----- Data in this exercise

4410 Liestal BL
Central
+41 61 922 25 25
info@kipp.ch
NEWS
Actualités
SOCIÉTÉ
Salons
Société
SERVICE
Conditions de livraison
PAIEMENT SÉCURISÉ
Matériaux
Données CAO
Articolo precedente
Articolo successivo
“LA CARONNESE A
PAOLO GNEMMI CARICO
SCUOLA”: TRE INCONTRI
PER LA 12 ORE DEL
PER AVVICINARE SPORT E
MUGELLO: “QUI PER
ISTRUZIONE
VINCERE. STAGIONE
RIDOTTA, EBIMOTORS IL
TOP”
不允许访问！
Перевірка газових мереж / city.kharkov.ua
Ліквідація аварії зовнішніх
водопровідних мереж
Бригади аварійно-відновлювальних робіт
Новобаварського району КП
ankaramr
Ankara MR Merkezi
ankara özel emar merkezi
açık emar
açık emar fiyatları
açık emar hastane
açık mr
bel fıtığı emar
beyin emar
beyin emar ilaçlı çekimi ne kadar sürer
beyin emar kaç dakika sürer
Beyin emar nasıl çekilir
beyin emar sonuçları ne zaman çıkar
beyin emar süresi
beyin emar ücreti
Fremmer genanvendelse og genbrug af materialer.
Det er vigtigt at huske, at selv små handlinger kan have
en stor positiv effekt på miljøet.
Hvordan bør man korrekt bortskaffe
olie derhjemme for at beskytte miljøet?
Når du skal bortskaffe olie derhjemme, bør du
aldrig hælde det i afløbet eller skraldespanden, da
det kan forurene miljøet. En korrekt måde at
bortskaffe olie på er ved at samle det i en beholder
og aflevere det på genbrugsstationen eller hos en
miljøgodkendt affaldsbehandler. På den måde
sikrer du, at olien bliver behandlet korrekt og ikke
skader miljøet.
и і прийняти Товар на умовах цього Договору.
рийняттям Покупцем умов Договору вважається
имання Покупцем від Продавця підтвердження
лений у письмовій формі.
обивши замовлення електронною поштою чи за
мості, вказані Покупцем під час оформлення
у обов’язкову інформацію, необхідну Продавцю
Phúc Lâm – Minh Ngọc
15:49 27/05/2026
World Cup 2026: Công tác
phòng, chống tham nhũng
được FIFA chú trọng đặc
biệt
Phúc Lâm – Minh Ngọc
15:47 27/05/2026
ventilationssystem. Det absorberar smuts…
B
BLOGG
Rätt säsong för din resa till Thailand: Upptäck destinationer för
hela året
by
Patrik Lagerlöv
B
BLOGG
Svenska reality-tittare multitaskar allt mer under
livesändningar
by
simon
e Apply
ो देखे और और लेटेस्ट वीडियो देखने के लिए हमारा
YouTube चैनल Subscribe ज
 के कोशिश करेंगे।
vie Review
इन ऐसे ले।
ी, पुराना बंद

----------

Work request:
I need every line of the data that has the word "açık"; please list them.

Expected answer:
açık emar
açık emar fiyatları
açık emar hastane
açık mr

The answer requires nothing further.